LKHK, Czech Republic

Final report (English) on the D-EANH muddy grass TB-10 accident is here: Final report D-EANH

LKHK, Czech Republic

Simon – it probably wasn’t a TB20 since it has no wheel pants. Maybe a TB9 or TB10 (the TB200 is very rare).

I have found the TB20 will “always move” under its own 250HP, presumably due to the trailing link main gear, but a pilot with more than half a brain is going to think twice before using full power for any length of time / any distance because the Q has to be asked “what is going on that needs so much power?”. And since this power requirement is is invariably due to heavily undulating ground, there is a high risk of a prop strike because such power implies you are trying to climb over a big bump and you know what will happen to the prop clearance once you are the other side of it Once I was forced onto grass at Friedrichshafen (the first and absolutely the last time I was going to obey that) and luckily there were 3 of us inside so I stopped the engine and we pushed/pulled it onto the (very rough) grass surface manually. But upon departure (usually the safer scenario because one has an opportunity to walk and eyeball the surface ahead) it briefly needed full power to get out of there. The only time I judged it unsafe to continue to move under own power was on heavily waterlogged and undulating grass at Southend (doing a bit of the FAA CPL there via a now-long-defunct outfit; normally one would not have to park on grass at Southend) and they brought a van, proceeded to try to pull by the nosewheel, I managed to stop them just in time (!!) so they came back with a rope to put around the main wheels, the wheels on the van just spun around, so they came back with a fire truck and that did it. A pilot I used to know who had a 421C had a similar experience doing a Project Propeller run to some grass place and got totally stuck.

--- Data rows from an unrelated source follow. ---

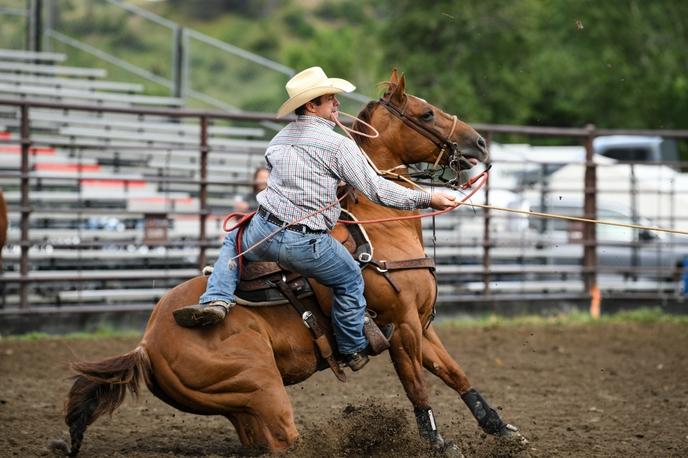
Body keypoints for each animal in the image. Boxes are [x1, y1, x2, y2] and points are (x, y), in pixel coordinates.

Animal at [61, 70, 524, 456]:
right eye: (426, 112)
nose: (480, 143)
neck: (379, 228)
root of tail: (146, 344)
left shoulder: (422, 325)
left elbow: (455, 374)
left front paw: (500, 428)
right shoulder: (403, 324)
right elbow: (418, 388)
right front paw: (438, 442)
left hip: (242, 404)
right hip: (262, 386)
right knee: (287, 440)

The above comments apply equally to any other half similar type, not just a TB20 (20cm prop clearance with the 3B prop, 18cm with the 2B prop) and definitely not just a retractable. The SR22 has/had widely reported issues with collecting grass inside the wheel cowlings which then catches fire from braking. I reckon the TB20 is more likely to get out of really undulating ground than a non trailing link gear type. But ultimately the Q is how badly do you want to abuse your plane?

IMHO, watching people for the last 17 years, the biggest factors in “grass capability” are

  • are you an owner or a renter
  • have you had a prop strike or not
  • is it a homebuilt? (no shock load teardown is needed, legally)

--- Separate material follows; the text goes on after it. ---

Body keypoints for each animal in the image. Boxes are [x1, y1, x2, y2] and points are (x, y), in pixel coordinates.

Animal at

and this is NOT tongue in cheek! I wish I had a camera running at EGHE last week…

Having had a 20k prop strike in 2002 I tend to be rather forthright on this topic

Pytlak – why the wing tank leakage? I would not think the bouncing around is any worse than during flight in turbulence.

Administrator
Shoreham EGKA, United Kingdom

Peter – you bet it is much worse on the grass than in the air. Mooneys are extremely sensitive to this. The problem is in the force source, which, in case of taxiing on uneven surface, comes from single point, which is the gear attachement point whereas the force or loading on the wing when flying is much better distributed over its entire area. The same applies to pressurized hulls.

LKHK, Czech Republic

Peter wrote:

But usually the whole point of a grass strip is that nobody wants to spend money on it.

Or that they don’t have money to spend! We’d be happy to spend €1M on our runway to get a tarmac surface if we had that kind of money, but that’s five times the annual turnover of our club. What’s more realistic is reinforcing the grass which would cost about €100k.